==== RECORDS PROVIDED

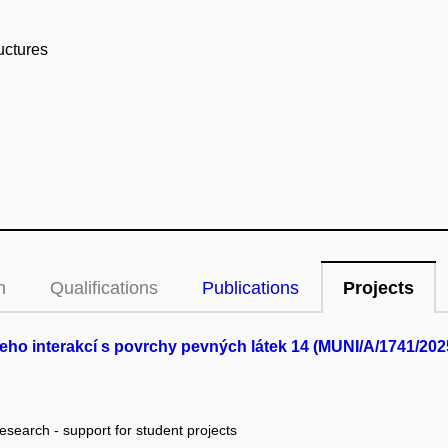
uctures
n
Qualifications
Publications
Projects
jeho interakcí s povrchy pevných látek 14 (MUNI/A/1741/202
research - support for student projects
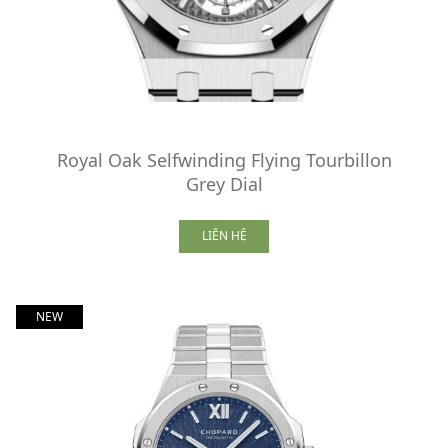
Royal Oak Selfwinding Flying Tourbillon
Grey Dial
LIÊN HỆ
NEW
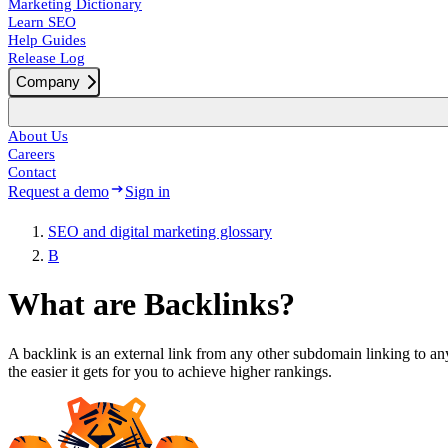
Marketing Dictionary
Learn SEO
Help Guides
Release Log
Company
About Us
Careers
Contact
Request a demo
Sign in
SEO and digital marketing glossary
B
What are Backlinks?
A backlink is an external link from any other subdomain linking to an
the easier it gets for you to achieve higher rankings.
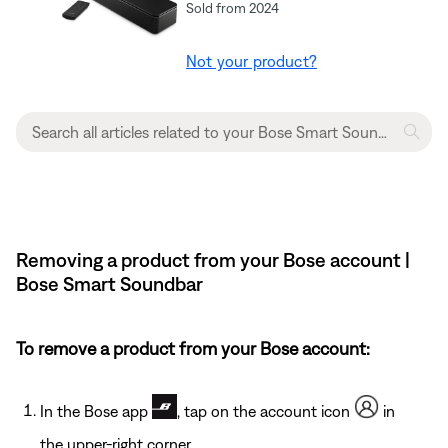
Sold from 2024
Not your product?
Removing a product from your Bose account |
Bose Smart Soundbar
To remove a product from your Bose account:
In the Bose app
, tap on the account icon
in
the upper-right corner.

========

■ ACTION ITEM ■
Without any pictures, please reproduce the full set of entries.

■ WRITTEN RESPONSE ■
uctures
n
Qualifications
Publications
Projects
jeho interakcí s povrchy pevných látek 14 (MUNI/A/1741/202
research - support for student projects
Royal Oak Selfwinding Flying Tourbillon
Grey Dial
LIÊN HỆ
NEW
Marketing Dictionary
Learn SEO
Help Guides
Release Log
Company
About Us
Careers
Contact
Request a demo
Sign in
SEO and digital marketing glossary
B
What are Backlinks?
A backlink is an external link from any other subdomain linking to an
the easier it gets for you to achieve higher rankings.
Sold from 2024
Not your product?
Removing a product from your Bose account |
Bose Smart Soundbar
To remove a product from your Bose account:
In the Bose app
, tap on the account icon
in
the upper-right corner.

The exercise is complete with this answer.